Bir toplumun canlılığını yitirip yitirmediğini onun dini, sosyal felsefi, ekonomik, kültürel, sportif, sanatsal, ahlaki ve bilimsel hayatında çok yönlü olarak görebiliriz. Bir toplum bilim, sanat, felsefe, ahlak ve maneviyat alanlarında çok yönlü, çoğulcu ve dinamik tecrübeler, ürünler ve modeller ortaya koyamıyorsa, o toplumda insani çürümenin hüküm sürdüğünü söyleyebiliriz. Toplumlar, çocuksu, akıl ve ahlak dışı kalmayı normalleştirip bu anormallikleri doğal sosyal durumları haline getirdikçe, aslında hayat yerine, derinden bir yok oluşu tercih etmektedirler.
Canlı birey ve toplum, ekonomik hayatı girişimciliğe, ahlaka, özel mülkiyete ve hukuka dayanan toplumdur. Ekonomik ve ticari ilişkilerde güven unsurunun ortadan kalktığı, ticari ilişkilerin hile ve aldatmalar üzerine kurulu olduğu bir ekonomik ilişkiler, bütün toplumu derin bir çöküşe, yozlaşmaya ve krize sürükleyebilmektedir. Ekonomik ve ticari ilişkilerin özgürlük, ahlak ve hukuk çerçevesinde yürümesi, insan onurunu, özgürlüğünü ve hukukun korumanın en önemli garantisidir. Birey ve toplum, canlılığını dinamik ve özgür ekonomik yapılar ve ilişkiler içinde sürdürme imkanlarına sahip olmalıdır. Ekonomik hayat, insanın özgürce davranışlarda bulunduğu tecrübelerden oluşmaktadır.
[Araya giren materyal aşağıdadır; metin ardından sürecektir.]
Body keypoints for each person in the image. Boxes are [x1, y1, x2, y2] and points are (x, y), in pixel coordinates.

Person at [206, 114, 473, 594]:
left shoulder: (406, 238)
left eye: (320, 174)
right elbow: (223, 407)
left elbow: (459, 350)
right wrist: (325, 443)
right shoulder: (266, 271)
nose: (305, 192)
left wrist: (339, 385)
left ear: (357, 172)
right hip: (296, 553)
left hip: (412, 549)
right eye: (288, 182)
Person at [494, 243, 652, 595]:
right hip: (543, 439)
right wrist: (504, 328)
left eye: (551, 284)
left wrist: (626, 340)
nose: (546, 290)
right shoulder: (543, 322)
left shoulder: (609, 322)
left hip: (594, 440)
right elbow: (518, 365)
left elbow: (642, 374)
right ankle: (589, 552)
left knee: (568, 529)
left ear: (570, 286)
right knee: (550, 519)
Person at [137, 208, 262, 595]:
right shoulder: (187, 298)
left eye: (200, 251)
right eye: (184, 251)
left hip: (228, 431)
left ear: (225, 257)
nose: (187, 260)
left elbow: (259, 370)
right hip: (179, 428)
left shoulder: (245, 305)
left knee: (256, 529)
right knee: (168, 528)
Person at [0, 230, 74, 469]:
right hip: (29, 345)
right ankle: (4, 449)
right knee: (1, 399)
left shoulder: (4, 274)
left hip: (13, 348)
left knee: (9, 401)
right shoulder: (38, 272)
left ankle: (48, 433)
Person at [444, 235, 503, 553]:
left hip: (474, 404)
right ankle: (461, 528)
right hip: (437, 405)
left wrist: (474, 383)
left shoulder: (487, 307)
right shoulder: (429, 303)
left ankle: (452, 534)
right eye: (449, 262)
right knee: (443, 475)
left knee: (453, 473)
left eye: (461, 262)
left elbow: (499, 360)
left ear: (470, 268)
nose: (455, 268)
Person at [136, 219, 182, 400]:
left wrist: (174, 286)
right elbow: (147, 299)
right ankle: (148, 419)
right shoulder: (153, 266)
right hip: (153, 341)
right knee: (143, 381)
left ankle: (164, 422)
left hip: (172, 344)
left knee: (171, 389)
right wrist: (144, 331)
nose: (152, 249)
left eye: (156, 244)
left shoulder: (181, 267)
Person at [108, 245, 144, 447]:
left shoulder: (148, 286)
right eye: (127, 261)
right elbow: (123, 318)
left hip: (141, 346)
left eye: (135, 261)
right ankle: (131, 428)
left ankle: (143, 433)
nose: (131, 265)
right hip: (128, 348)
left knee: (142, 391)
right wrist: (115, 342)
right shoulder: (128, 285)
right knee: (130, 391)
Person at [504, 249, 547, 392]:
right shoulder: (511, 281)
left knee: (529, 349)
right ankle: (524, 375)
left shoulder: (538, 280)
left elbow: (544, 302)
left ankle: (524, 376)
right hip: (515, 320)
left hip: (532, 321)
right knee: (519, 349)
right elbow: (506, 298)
Din ve maneviyat, insanın ve toplumun canlılığını sağlayan çok önemli bir tecrübedir. Din ve maneviyatın, insanın ruh ve düşünce dünyasını beslemesi, geliştirmesi ve zenginleştirmesi, toplumsal ilişkilerin sağlıklı ve olgun bir çerçevede yürümesine katkı sağlamaktadır. Dinin ekonomik ve kişisel çıkarların aracı olarak kullanılması ve istismar edilmesi, dinin ve maneviyatın insan ve toplum hayatındaki işlevselliğini ortadan kaldırmaktadır. Din ve maneviyat, insan aklının ve kalbinin, duygu ve düşüncesinin sürekli olarak faal olmasını sağlamak gibi bir işleve sahip olmaıdırlar. Din ve maneviyat adına aklın, düşüncenin, sorgulamanın, bilimin ve araştırmanın etkisizleştirilmesi ve önemsizleştirilmesi, insanı ve toplumu derin cehalete, fanatizme ve ilkelliğe mahkum etmektedir. Birey ve toplum, dini, imanı ve maneviyatı hayatla bütünleştirebildikleri takdirde, sahici anlamda dini, tecrübe edebilirler.
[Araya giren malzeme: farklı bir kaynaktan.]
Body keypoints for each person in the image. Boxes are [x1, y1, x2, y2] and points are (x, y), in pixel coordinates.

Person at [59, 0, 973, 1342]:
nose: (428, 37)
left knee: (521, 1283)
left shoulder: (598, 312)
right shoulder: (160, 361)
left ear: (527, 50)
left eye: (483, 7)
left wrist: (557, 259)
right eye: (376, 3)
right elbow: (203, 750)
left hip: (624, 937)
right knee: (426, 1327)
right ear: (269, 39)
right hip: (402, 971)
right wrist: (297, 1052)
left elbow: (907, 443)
Toplumun canlılığı, kadın ve erkeğin aktif bir şekilde bütün hayat alanlarını inşa etmesini gerektirmektedir. Kadının dışlandığı veya hayat alanının daraltıldığı bir toplum, canlılığını yitirme tehlikesiyle yüz yüze kalmaktadır. Kadının, insan onuruna uygun şekilde tam hak ve özgürlük kişi olarak kabul edilmesi şarttır. Kadını metalaştıran, kadın cinselliğini tüketen kişiler ve toplumlar, gelişme, genişleme ve derinleşme kapasitelerini yitirmektedirler. Kadın, insanın varlığının hayat kaynağı olduğu gibi, hayatı sürdürmenin ve geliştirmenin asli aktörüdür. Kadını hayatın asli aktörü olarak tanıyarak, kadını metalaştırmadan kadının hayata tam olarak katılma imkanlarının ve araçlarının oluşturulması, toplumun canlı kalabilmesinin olmazsa olmazıdır.
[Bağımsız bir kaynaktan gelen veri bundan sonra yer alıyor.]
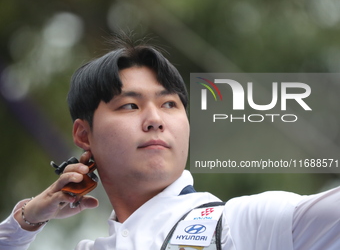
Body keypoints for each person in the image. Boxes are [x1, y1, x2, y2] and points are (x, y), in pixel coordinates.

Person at [1, 36, 340, 250]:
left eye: (170, 105)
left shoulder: (245, 224)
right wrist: (26, 220)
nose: (155, 119)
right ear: (83, 135)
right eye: (130, 105)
Etnik ve mezhepsel farklılıkların insani çeşitliliğin doğal unsurları olarak görülmemesi, ırkçılığın ve nefret söyleminin yaygınlaşması, toplumsal canlılığı öldüren akıl ve ahlak dışı insanlık karşıtı yaklaşımlardır. Irkçılığın gelişmesi, mülteci ve yabancı düşmanlığı gibi büyük sosyal sorunların doğmasına yol açmaktadır. Toplum, çokluk içinde birliği (kesret içinde vahdet) gerçekleştirme olgunluğuna ulaşmış insani yapı demektir. Bir toplumdaki bütün bireyler, etnik, mezhebi veya diğer farklılıklarına bakılmaksızın değerlidirler. Toplum olmanın olmazsa olmazı, bütün insanları hukuk, özgürlük ve onur sahibi eşit kişiler olarak görmek, tanımak ve bu tanımanın gereklerine göre yaşamaktır.
Şiddetin, çatışmanın, düşmanlığın, cehaletin ve keyfiliğin alıp başını gitmesi, sağlığımızı ve hayatımızı boşa harcamamıza neden olmaktadır. Rahmet Peygamberi, sıhhatin ve vaktin değerinin bilinmesi konusunda insanlığı uyarmaktadır. Vakti ve sıhhati korumanın yolu, canlı, verimli ve yenilikçi br tarzda hayatımızı dolu kılmak için çaba ve cehd göstermekten geçmektedir.